Dans le Figaro, un article cosigné par deux députés de sensibilité politique différente (une UMP et un PS) mais visiblement concernés par ces problèmes, vaut la lecture car l'analyse est plus  pointue. Si tout le monde s'accorde sur l'opportunité de relever l'age minimal au mariage car les mineures sont vulnérables au vu de leur incapacité juridique, les auteurs relève un paradoxe bien français. "Il est vraiment paradoxal de constater que la société française a instauré, à travers de nouvelles règles d'immigration posées en 2003, un contrôle de la réalité du consentement des époux beaucoup plus efficace pour lutter contre les mariages de complaisance – c'est-à-dire limiter l'immigration clandestine – que pour éviter les mariages forcés – c'est-à-dire garantir une liberté publique. Nous qui nous targuons d'être le pays des droits de l'homme !" Bien analysé.  Il y a aussi une proposition tout à fait intéressante : "une sensibilisation aux règles républicaines du consentement au mariage devrait être assurée dans le cadre des cours d'instruction civique, car la loi sur ce point est parfois mal connue.

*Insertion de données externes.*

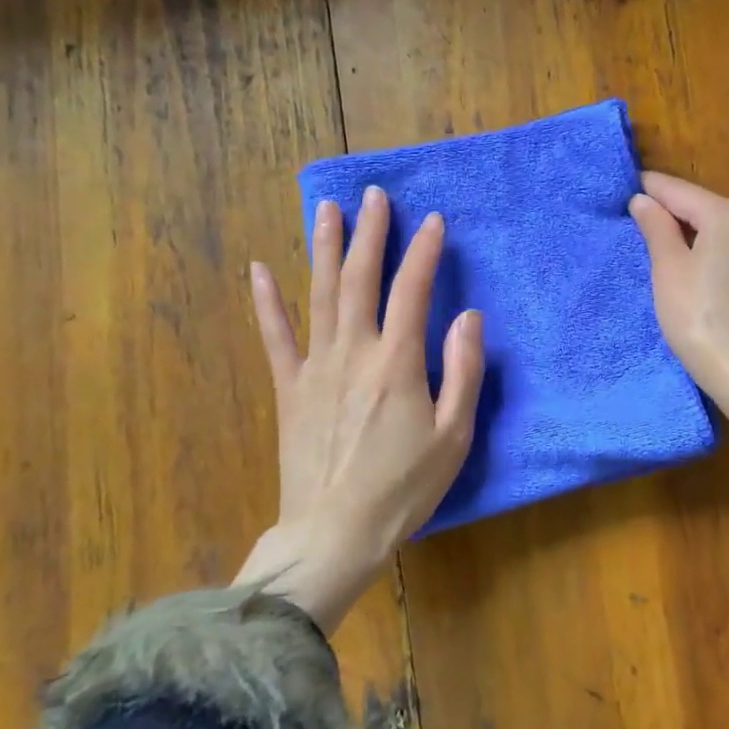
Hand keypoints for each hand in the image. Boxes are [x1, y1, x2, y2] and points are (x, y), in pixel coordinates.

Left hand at [234, 186, 484, 630]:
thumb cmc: (404, 488)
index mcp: (397, 364)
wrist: (334, 533)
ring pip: (319, 295)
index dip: (424, 252)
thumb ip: (464, 372)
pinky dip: (266, 302)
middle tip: (374, 195)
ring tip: (326, 208)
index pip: (412, 291)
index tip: (434, 220)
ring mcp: (314, 368)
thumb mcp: (454, 436)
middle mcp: (353, 353)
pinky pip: (275, 337)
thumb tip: (468, 317)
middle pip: (359, 279)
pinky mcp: (289, 389)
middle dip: (369, 233)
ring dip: (323, 248)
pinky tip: (259, 270)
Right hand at [631, 172, 728, 493]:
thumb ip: (657, 228)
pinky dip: (716, 259)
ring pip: (724, 235)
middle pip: (706, 210)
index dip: (651, 189)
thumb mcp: (669, 270)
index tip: (626, 188)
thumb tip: (645, 200)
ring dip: (696, 237)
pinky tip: (701, 278)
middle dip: (674, 214)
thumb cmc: (701, 319)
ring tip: (666, 252)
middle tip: (639, 223)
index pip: (681, 191)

Les jeunes filles savent qu'elles doivent dire oui, mais ignorent qu'un oui extorqué sous la contrainte n'est pas un véritable oui au regard de la loi, et qu'elles peuvent le contester devant le juge. C'est pourquoi nous voulons, à titre pédagogique, que la loi indique clairement que toute personne victime de pressions pour se marier peut demander la nullité de son union." Je pense que de nombreux enseignants confrontés au quotidien à la réalité des mariages forcés apprécieront.

Mais tout n'est pas encore terminé puisque le texte doit encore retourner au Sénat pour une deuxième lecture.